The bits that stand out from what you've described: SmoothShift - this is exactly the kind of feature that disappears into the background when it's working and ruins your day when it's absent. Seamless power modulation under shift isn't glamorous to talk about, but after a long day on a tech trail it accumulates into something you notice.
Rear wheel tracking - at 100kg you're going to load the rear more than most, so any motor characteristic that helps maintain traction rather than spike and break it is going to be felt. That's not a marketing claim for you, it's physics.

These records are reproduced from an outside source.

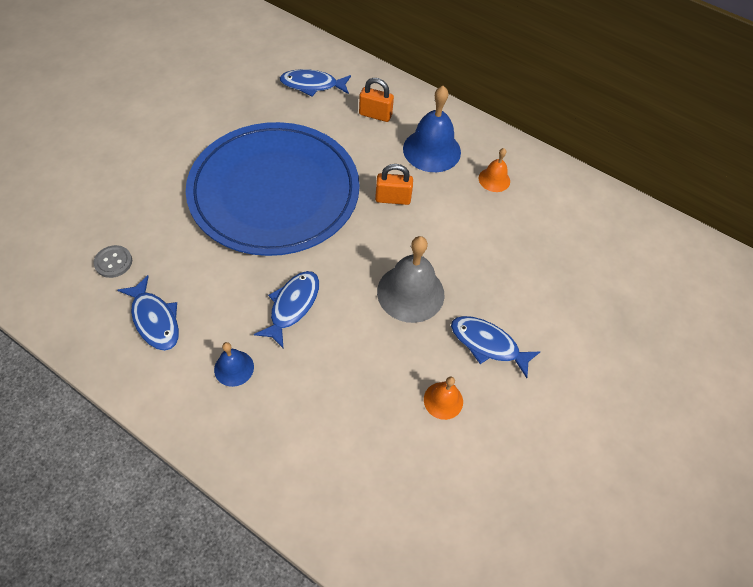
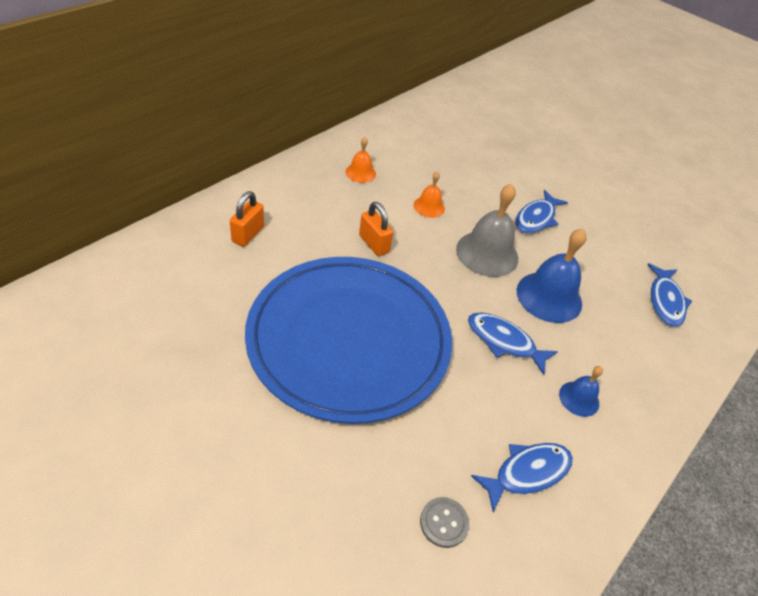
camera: 85 degrees left, 10 degrees down
(312, 85) = (175, 281): blue fish -> blue fish (665, 301)
(392, 199) = (374, 244): orange padlock -> orange padlock turned 45 degrees counterclockwise
(432, 150) = (313, 203): blue bell -> blue bell (549, 297)
(443, 400) = (589, 255): orange bell -> orange bell (429, 207)

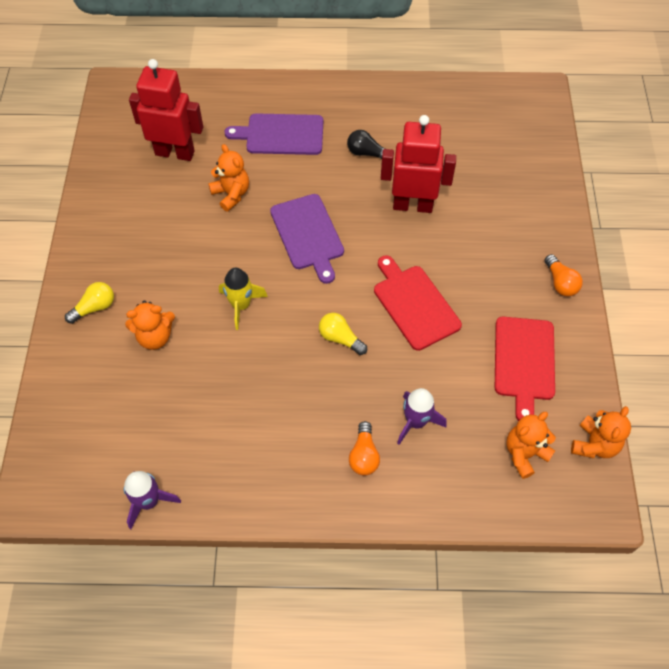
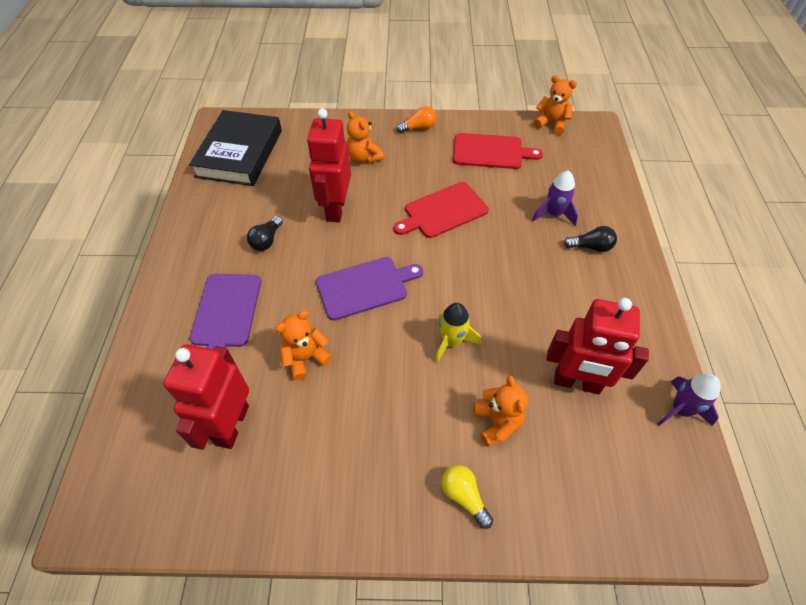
camera: 90 degrees left, 5 degrees down
(187, 409) = (576, 383): none -> red robot
(340, 338) = (482, 262): yellow light bulb -> none
(364, 455) = (591, 247): orange light bulb -> black light bulb
(491, 116) = (239, 153): none -> black book
(524, 454) = (566, 157): orange teddy bear -> orange teddy bear (363, 158)

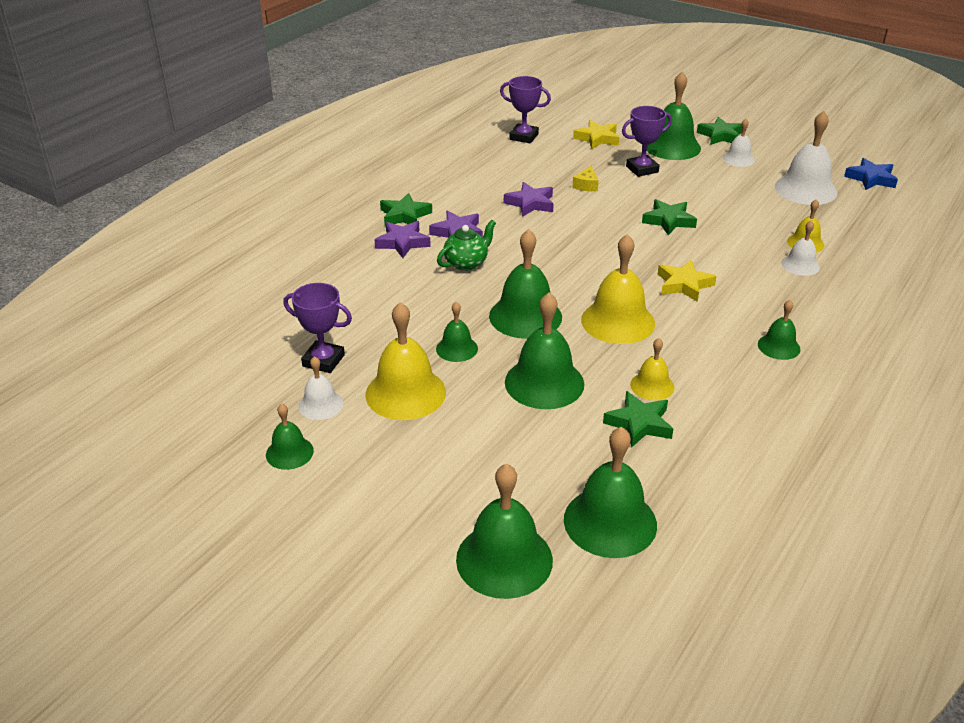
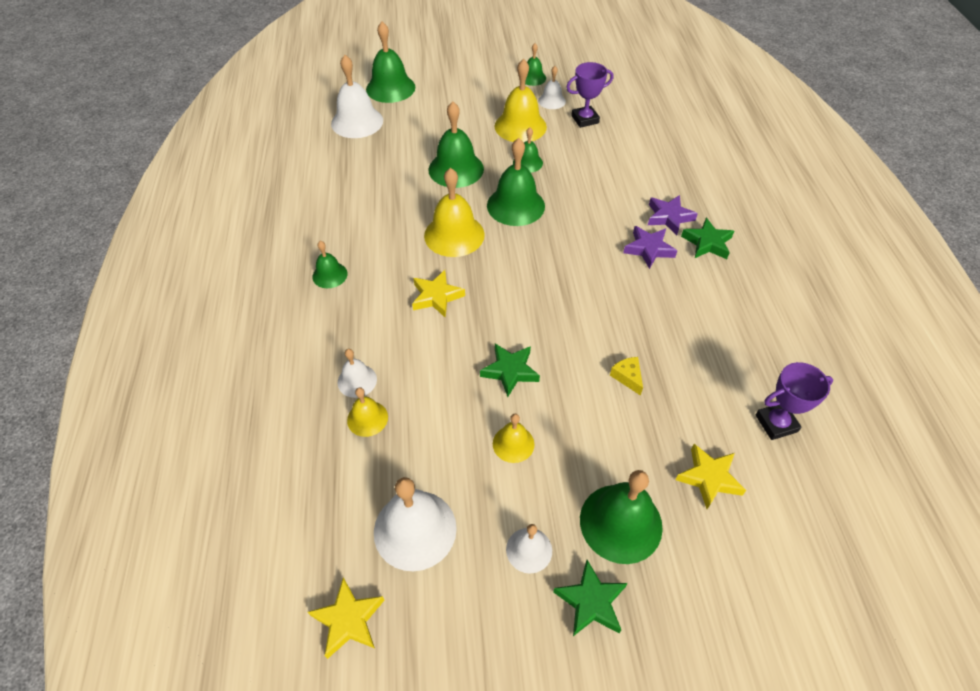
camera: 140 degrees right, 15 degrees up
(466, 263) = (604, 225): green teapot -> none
(530, 203) = (641, 318): purple star -> none
(610, 521) = (357, 122): green bell -> white bell
(639, 423) = (381, 173): green star -> none
(642, 169) = (607, 445): purple trophy -> none
(652, 386) = (393, 200): yellow bell -> yellow bell (513, 443)
(871, 178) = (348, 620): blue star -> yellow star

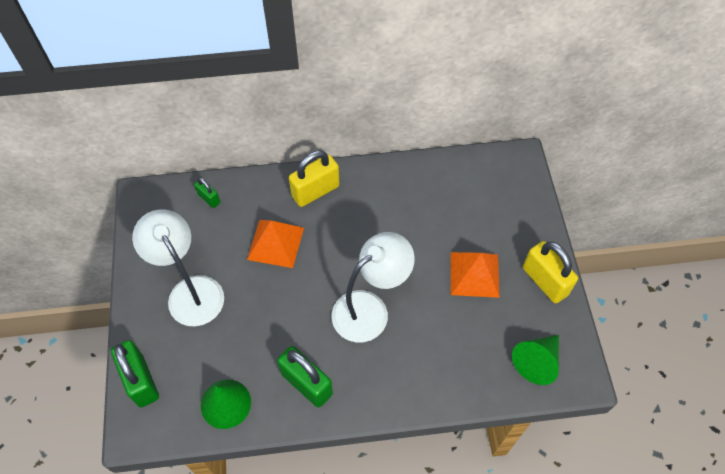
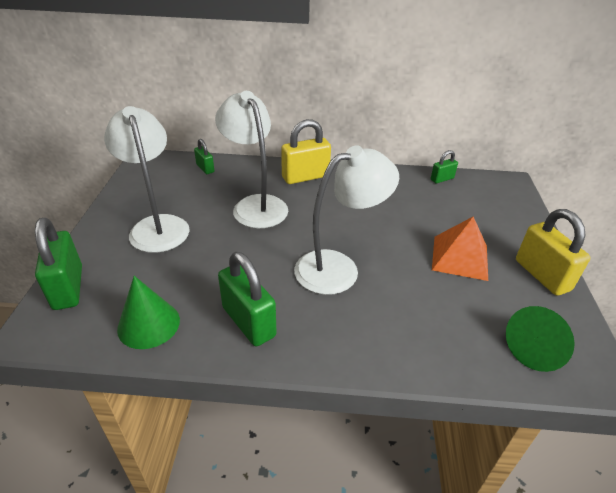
camera: 10 degrees right, 20 degrees down
(275, 243) = (255, 205): orange pyramid -> white lamp
(453, 167) = (442, 179): none -> green padlock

Efficiency at matched output - if the M2S is returning better range even when you've capped it to replicate the Bosch Gen 5 figures (750W / 120Nm), that's a meaningful finding. Range is something you've been actively chasing, given the 900Wh battery thread you've been running. Worth noting: that efficiency gap may narrow or widen depending on trail gradient and cadence, but the direction of travel you observed is consistent with what others have reported.
And the 20mph service road perk... look, the spec sheet doesn't have a row for that, but I understand its value on a long climb back to the car park. Noted.
On the broader point you made about not forcing opinions on others - that's the right call, and frankly it's what separates useful forum posts from noise. You've got two Avinox bikes, you've done the empirical work, and you're sharing what you found rather than what you want people to believe. That's worth more than a hundred "trust me it's faster" posts.
As for the pot-shots - the forum can sort that out. You keep riding, I'll keep the lights on.